• **TAREAS**
#1 Resume en dos oraciones el relato sobre la subida corriendo a Letras.
#2 Sigue el relato sobre la subida corriendo a Letras a partir de su última oración.

En fin, sabía que 10 días de preparación no eran suficientes para una paliza de 81 km. Los dos deportistas sobre los que había leído en Google hablaban de meses de trabajo, incluyendo una bajada de 60 km a Anapoima. ¿Irresponsable de mi parte? Seguramente, pero desde julio, cuando la alcaldesa de Bogotá, Claudia López, decretó permiso para poder hacer ejercicio en la calle, me había ejercitado más de 90 horas y acumulado unos 850 km en los gemelos.

Fijé la fecha para el sábado 19 de diciembre. En los pocos días que me quedaban, me acosté a las 8:30 p. m.; entrené a las 5:30 a. m. entre una y dos horas; ayuno intermitente; ensalada y proteína vegetal de almuerzo, como me lo indicó el doctor Óscar Rosero, y una pasta con tomate y aguacate a las 6:30 p. m. Y así, todos los días.

Me volví un reloj para ir al baño y comencé a ducharme de nuevo con agua fría, una excentricidad impulsada por mi entrenador. Me hice dos masajes deportivos con mi masajista de cabecera, Diego Cárdenas, y acudí donde mi fisioterapeuta, Duván Martínez, para una alineada muscular, sobre todo en el pie, aún lastimado.

Seguí buscando infructuosamente más artículos sobre Letras. Hablé con un amigo, Santiago Rengifo, que lo había subido en bici dos veces en menos de un mes. En la segunda se le reventó el tímpano. “Los últimos 20 prepárese para conocer el infierno”, me dijo. “Reserve hotel pues a veces es difícil encontrar cuarto”.

Así, encontré en Mariquita el hotel El Negro, cerca de la salida donde marca el kilómetro 0. Un costo de 45.000 pesos la noche. Solo efectivo. Viajé el viernes por la mañana, junto a don Jorge. Paramos a comprar agua, Gatorade, Coca-Cola, geles, gomas, sales, mandarinas y plátanos. Seis horas después llegamos al hotel.

Llamé al entrenador: “Prepárate para correr más de 10 horas. Nunca pierdas el control. Ritmo cardiaco a menos de 130 pulsaciones por minuto y cada 45 minutos para a tomar un poco de líquido y alterna la alimentación. Un plátano, la siguiente parada un gel, la otra una gomita y así hasta terminar, En las pendientes más inclinadas camina rápido, no gastes energía corriendo. Suerte y qué buen reto hacerlo solo”.

Me fui a dormir.

El asalto a Letras

Cada corredor tiene su estrategia de carrera. La mía ha sido siempre segmentando los tramos y haciendo cuenta regresiva de lo que me va quedando. Para Letras, tenía frente a mí ocho segmentos de 10 km cada uno. Es una forma de afrontar mejor las pruebas de largo aliento.

En mi cabeza tenía previsto correr a un ritmo de entre 7:30 y 7:50 el kilómetro, una intensidad suave que podría sostener durante toda la trayectoria, con leves caminadas, sin problema. Estaba mentalizado para echarme unas 11 horas. Santiago me había calculado 10:20.

• **MUESTRA DE DATOS**
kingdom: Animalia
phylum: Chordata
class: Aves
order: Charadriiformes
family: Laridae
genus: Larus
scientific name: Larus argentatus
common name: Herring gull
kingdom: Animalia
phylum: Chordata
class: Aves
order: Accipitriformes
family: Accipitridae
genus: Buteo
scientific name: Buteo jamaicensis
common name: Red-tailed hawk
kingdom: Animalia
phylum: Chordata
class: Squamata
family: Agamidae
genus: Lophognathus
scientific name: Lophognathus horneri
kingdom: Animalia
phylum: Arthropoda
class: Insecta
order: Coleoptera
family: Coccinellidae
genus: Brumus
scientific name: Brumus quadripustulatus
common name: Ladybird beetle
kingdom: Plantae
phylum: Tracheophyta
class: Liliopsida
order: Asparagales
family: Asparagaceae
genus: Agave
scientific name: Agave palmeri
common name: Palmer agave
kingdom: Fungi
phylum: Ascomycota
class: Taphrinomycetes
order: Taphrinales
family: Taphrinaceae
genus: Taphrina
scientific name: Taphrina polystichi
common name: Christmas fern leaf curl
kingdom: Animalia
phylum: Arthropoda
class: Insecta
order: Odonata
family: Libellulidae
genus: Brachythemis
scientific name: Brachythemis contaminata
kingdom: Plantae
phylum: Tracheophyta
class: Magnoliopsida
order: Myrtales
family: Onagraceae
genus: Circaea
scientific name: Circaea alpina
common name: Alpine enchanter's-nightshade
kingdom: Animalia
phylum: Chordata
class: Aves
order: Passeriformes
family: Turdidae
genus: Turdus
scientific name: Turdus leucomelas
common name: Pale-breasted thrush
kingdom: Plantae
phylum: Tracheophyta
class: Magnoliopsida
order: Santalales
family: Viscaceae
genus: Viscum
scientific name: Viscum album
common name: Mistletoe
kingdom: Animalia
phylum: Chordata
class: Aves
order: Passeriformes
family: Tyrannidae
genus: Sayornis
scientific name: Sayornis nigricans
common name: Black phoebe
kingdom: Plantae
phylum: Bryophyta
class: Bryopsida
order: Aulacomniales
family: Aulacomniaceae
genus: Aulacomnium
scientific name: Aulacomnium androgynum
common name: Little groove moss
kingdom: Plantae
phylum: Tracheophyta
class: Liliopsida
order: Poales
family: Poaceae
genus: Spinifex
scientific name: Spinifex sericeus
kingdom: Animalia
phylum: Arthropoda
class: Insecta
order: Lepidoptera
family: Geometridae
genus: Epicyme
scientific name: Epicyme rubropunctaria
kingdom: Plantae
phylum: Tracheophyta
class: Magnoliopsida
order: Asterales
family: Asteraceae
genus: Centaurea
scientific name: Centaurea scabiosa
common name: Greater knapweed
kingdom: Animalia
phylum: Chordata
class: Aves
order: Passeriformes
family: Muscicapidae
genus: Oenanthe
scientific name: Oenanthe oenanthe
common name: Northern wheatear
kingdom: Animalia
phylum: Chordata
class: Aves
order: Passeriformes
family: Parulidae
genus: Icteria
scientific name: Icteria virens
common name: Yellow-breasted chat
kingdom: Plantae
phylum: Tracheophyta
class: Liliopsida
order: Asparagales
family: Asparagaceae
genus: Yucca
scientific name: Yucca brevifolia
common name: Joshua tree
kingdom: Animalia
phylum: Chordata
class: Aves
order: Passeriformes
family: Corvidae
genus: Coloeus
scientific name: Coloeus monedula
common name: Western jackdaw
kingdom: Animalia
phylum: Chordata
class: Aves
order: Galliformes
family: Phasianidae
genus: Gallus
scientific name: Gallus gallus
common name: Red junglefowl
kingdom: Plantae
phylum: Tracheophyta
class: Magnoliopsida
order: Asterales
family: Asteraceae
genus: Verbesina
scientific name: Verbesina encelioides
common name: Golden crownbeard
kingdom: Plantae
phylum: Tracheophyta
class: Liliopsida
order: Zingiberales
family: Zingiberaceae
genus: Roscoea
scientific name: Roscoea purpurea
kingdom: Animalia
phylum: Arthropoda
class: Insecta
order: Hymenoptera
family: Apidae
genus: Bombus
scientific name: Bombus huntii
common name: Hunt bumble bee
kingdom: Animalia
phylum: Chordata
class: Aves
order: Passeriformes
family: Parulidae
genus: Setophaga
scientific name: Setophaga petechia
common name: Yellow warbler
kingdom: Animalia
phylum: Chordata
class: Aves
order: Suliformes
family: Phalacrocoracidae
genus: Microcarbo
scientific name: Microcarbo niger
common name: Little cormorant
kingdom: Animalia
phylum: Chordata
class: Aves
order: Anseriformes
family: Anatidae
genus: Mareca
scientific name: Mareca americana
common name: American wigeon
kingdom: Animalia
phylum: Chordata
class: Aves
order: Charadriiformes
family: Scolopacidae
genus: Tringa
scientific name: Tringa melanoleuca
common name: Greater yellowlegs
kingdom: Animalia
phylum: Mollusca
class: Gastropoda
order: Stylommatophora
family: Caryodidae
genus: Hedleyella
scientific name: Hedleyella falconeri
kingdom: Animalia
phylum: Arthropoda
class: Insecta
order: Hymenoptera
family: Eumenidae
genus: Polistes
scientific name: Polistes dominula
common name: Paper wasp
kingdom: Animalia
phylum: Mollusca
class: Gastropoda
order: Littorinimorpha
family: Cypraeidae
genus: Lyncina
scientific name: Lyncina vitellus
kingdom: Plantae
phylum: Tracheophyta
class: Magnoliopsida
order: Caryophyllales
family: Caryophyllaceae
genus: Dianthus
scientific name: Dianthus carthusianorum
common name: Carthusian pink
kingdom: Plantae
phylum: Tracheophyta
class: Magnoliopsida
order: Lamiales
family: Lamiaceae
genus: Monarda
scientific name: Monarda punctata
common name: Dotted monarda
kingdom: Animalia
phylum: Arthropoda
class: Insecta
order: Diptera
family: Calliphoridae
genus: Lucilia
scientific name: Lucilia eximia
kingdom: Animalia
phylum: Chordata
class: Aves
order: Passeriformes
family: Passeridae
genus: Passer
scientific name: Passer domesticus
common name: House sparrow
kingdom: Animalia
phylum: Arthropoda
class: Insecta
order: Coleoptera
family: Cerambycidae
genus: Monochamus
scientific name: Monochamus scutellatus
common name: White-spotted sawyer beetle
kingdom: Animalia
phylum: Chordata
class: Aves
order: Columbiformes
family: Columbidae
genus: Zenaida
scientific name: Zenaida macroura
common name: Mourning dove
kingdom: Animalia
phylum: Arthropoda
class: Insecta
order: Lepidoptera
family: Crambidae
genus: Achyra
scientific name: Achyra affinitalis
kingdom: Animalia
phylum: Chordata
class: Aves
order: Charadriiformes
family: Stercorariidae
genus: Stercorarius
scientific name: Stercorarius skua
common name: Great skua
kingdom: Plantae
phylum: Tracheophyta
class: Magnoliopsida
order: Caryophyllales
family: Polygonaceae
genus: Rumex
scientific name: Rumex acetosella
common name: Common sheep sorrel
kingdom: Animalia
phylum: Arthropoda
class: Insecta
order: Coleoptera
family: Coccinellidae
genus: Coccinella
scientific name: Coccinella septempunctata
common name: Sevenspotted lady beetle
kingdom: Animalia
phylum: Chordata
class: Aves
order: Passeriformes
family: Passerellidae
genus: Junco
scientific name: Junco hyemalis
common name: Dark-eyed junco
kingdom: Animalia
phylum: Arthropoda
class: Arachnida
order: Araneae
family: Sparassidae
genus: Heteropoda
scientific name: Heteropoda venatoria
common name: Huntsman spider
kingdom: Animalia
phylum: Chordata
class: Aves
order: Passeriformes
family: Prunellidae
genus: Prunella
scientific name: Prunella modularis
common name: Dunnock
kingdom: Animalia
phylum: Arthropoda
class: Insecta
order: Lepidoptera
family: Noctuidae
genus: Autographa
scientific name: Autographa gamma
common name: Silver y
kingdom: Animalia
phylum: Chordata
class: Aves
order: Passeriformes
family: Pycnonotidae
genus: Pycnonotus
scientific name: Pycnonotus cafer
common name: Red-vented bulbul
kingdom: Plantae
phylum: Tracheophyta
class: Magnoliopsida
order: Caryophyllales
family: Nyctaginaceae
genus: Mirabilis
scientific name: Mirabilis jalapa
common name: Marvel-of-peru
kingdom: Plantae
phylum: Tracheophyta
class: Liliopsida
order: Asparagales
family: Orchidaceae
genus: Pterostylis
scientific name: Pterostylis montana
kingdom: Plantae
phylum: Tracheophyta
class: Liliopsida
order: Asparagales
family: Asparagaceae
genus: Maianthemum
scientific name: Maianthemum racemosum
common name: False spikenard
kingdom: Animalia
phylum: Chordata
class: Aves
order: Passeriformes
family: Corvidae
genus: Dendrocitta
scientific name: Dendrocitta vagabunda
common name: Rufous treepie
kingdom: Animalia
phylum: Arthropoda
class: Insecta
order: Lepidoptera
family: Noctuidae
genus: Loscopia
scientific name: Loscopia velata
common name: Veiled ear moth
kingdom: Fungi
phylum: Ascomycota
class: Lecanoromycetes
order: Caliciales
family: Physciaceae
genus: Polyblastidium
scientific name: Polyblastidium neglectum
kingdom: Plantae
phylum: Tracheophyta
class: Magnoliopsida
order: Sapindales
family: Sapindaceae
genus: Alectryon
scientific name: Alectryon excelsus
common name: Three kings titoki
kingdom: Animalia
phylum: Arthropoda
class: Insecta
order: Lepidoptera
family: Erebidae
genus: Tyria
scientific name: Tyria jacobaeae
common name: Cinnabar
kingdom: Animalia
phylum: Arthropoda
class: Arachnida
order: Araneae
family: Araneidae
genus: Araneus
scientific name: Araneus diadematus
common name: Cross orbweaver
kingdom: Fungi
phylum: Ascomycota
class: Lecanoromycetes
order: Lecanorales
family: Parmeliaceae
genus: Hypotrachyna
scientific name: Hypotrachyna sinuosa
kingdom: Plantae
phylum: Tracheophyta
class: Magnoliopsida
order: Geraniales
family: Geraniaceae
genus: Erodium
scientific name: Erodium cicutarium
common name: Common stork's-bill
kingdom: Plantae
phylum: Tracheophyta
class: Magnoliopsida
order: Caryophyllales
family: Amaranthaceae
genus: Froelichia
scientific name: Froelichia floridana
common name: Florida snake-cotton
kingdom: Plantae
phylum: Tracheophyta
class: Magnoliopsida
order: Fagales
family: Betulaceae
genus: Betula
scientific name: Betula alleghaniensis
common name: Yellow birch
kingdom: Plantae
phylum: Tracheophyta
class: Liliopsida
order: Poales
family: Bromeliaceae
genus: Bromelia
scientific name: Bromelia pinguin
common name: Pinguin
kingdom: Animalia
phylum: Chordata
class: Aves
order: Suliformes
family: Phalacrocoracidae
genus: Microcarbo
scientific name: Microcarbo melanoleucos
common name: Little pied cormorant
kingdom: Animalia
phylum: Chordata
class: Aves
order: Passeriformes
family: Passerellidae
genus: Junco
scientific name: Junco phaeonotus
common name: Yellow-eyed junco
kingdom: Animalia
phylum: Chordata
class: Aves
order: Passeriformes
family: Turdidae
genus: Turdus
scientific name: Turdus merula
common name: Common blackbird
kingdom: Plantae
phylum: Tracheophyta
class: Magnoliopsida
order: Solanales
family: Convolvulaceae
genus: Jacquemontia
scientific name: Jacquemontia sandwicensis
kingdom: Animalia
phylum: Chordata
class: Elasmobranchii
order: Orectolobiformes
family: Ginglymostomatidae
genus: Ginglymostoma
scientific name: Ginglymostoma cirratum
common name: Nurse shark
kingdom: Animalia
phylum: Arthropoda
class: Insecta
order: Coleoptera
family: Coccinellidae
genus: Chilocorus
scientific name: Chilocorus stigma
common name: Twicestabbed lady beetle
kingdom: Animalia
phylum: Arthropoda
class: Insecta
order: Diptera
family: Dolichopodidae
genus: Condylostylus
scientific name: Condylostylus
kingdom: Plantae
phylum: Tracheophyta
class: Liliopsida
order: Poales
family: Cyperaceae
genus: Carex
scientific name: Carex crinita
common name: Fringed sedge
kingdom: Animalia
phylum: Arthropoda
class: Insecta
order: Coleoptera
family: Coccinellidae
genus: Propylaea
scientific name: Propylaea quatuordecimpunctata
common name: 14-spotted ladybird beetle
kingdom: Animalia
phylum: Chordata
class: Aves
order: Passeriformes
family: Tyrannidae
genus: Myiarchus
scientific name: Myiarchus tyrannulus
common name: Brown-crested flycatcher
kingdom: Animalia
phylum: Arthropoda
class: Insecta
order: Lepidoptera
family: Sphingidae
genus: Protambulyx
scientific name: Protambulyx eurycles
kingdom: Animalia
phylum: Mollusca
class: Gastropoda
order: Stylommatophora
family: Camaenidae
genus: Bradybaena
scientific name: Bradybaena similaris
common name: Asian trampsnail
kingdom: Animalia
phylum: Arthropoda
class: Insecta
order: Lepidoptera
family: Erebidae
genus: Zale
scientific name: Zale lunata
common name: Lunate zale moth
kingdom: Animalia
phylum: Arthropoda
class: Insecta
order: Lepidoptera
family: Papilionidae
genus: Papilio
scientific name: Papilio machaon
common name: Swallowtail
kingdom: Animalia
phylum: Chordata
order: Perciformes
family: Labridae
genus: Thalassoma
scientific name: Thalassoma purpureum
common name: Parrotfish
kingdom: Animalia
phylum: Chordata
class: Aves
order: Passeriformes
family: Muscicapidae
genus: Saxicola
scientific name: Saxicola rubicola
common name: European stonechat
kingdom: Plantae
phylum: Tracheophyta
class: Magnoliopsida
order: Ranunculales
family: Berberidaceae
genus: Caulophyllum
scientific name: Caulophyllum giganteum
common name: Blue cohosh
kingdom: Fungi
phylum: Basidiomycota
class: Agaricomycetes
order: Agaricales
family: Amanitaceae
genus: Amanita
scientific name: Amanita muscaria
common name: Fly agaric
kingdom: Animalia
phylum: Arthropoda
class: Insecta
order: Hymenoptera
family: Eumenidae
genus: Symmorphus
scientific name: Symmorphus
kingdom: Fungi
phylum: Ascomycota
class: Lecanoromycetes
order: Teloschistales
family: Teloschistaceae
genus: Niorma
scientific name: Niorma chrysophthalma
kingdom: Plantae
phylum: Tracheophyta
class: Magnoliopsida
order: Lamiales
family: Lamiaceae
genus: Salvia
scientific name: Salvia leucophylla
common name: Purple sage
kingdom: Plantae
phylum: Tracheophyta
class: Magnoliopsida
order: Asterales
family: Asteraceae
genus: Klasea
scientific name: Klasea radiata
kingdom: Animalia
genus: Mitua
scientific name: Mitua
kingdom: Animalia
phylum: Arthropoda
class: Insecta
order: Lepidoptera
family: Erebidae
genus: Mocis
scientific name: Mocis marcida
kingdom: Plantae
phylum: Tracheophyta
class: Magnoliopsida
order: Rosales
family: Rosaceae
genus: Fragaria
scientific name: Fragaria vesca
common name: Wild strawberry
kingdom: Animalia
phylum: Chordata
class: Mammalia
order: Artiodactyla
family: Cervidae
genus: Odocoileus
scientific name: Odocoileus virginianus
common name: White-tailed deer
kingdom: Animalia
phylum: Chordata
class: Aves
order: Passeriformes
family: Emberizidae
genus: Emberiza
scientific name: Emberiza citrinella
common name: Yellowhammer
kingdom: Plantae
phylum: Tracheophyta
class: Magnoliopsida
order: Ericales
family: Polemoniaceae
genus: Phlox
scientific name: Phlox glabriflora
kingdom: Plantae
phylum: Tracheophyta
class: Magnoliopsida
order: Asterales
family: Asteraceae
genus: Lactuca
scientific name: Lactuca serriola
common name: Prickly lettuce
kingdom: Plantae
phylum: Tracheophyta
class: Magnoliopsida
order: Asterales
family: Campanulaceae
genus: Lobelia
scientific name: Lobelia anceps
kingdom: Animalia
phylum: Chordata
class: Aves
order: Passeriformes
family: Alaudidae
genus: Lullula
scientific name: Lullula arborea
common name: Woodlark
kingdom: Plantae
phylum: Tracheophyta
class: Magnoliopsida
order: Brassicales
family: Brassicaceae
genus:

• **RESULTADOS EN ORDEN**
#1 Con solo 10 días para prepararse para 81 km, quien narra fijó la fecha para el sábado 19 de diciembre, entrenó cada madrugada, cuidó la comida y se hizo masajes y una alineada muscular. Después de viajar a Mariquita y alojarse en el hotel El Negro, recibió del entrenador indicaciones sobre el ritmo cardiaco, la hidratación y la alimentación, y planeó dividir la subida en tramos de 10 km a un ritmo de entre 7:30 y 7:50 por kilómetro.

#2
Comencé a trotar a las 4:25 a. m. Las luces del carro me mostraban el camino. Durante hora y media mi paso fue de 6:40 el kilómetro. Estaba subiendo muy bien. Cuando empezaron a cantar los gallos y verse el amanecer ya llevaba unos 15 kilómetros de recorrido y un ascenso de más de 1.000 metros. ¿Esta es la dificultad de Letras?, me pregunté.

Sobre las 6:10 a. m. comenzaron a caer unas pequeñas gotas de lluvia. Minutos después se vino una lluvia torrencial que no paró sino hasta las 8:30 a. m., más o menos. En ese punto había recorrido unos 30 km. Corrí sobre charcos, con poca visibilidad, pero la lluvia me quito el problema del calor. ¿De verdad que esta es la dificultad de la que tanto hablan?

Cada 45 minutos don Jorge detenía el vehículo, yo abría el baúl y seguía los consejos de mi entrenador. No paraba más de dos minutos. Solo oriné una vez. Supongo porque estaba sudando todo. Del número dos, por fortuna, nunca se quiso pronunciar. De todas maneras, iba preparado con papel higiénico.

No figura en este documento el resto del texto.